Background: Tyrosine kinase inhibitors (TKIs) are widely used for patients with cancer, although liver injury has been observed in a small proportion of these patients. The aim of this study was to investigate the mechanisms underlying TKI-induced liver injury according to HLA polymorphisms. Methods: We systematically searched three electronic databases (PubMed, PMC, EmBase, and the Cochrane library) to identify studies that evaluated the impact of HLA polymorphisms on the incidence of TKI-induced liver injury in cancer patients as of November 2018. The summary odds ratios (ORs) with 95% confidence intervals (CIs) were calculated using a random-effects model. Further, sensitivity analysis and publication bias assessments were also performed. Results: In the final analysis, four studies that involved a total of 12,181 patients were included.

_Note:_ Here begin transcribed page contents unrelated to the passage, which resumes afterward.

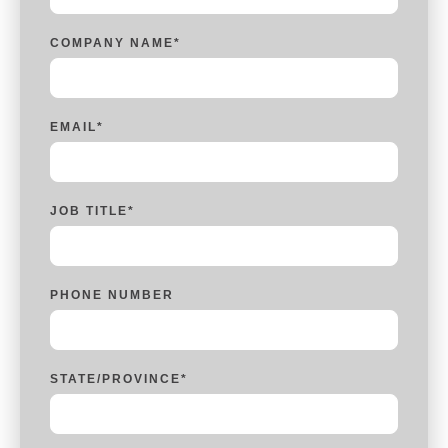
COMPANY NAME
*
EMAIL
*
JOB TITLE
*
PHONE NUMBER
STATE/PROVINCE
*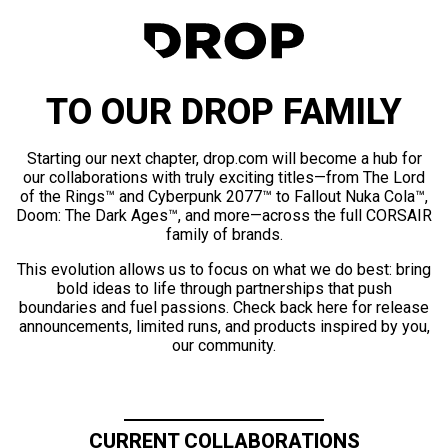
TO OUR DROP FAMILY
Starting our next chapter, drop.com will become a hub for
our collaborations with truly exciting titles—from The Lord
of the Rings™ and Cyberpunk 2077™ to Fallout Nuka Cola™,
Doom: The Dark Ages™, and more—across the full CORSAIR
family of brands.
This evolution allows us to focus on what we do best: bring
bold ideas to life through partnerships that push
boundaries and fuel passions. Check back here for release
announcements, limited runs, and products inspired by you,
our community.
CURRENT COLLABORATIONS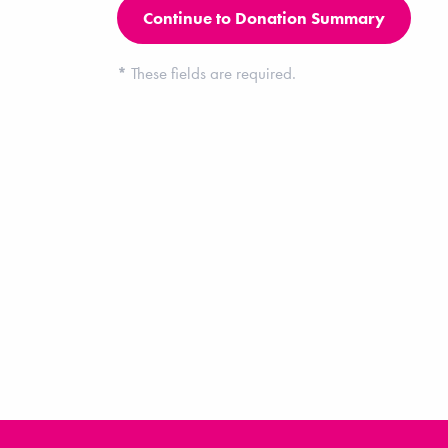
*
These fields are required.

Three of the studies included patients who received lapatinib, and the other study included patients who received pazopanib. Overall, carriers of HLA-DQA1*02:01 were associated with an increased risk of liver injury (OR: 6.85; 95%CI: 2.34-20.02; P<0.001). Furthermore, HLA-DQB1*02:02 was correlated with a greater risk of liver injury (OR: 5.61; 95%CI: 2.80-11.25; P<0.001). Finally, HLA-DRB1*07:01 was significantly correlated with a greater risk of liver injury (OR: 4.06; 95%CI: 2.33-7.09; P<0.001). Conclusions: The findings of this meta-analysis confirmed that three polymorphisms of HLA were significantly associated with an increased risk of TKI-induced liver injury. Further work will be required to determine these relationships in patients with specific characteristics.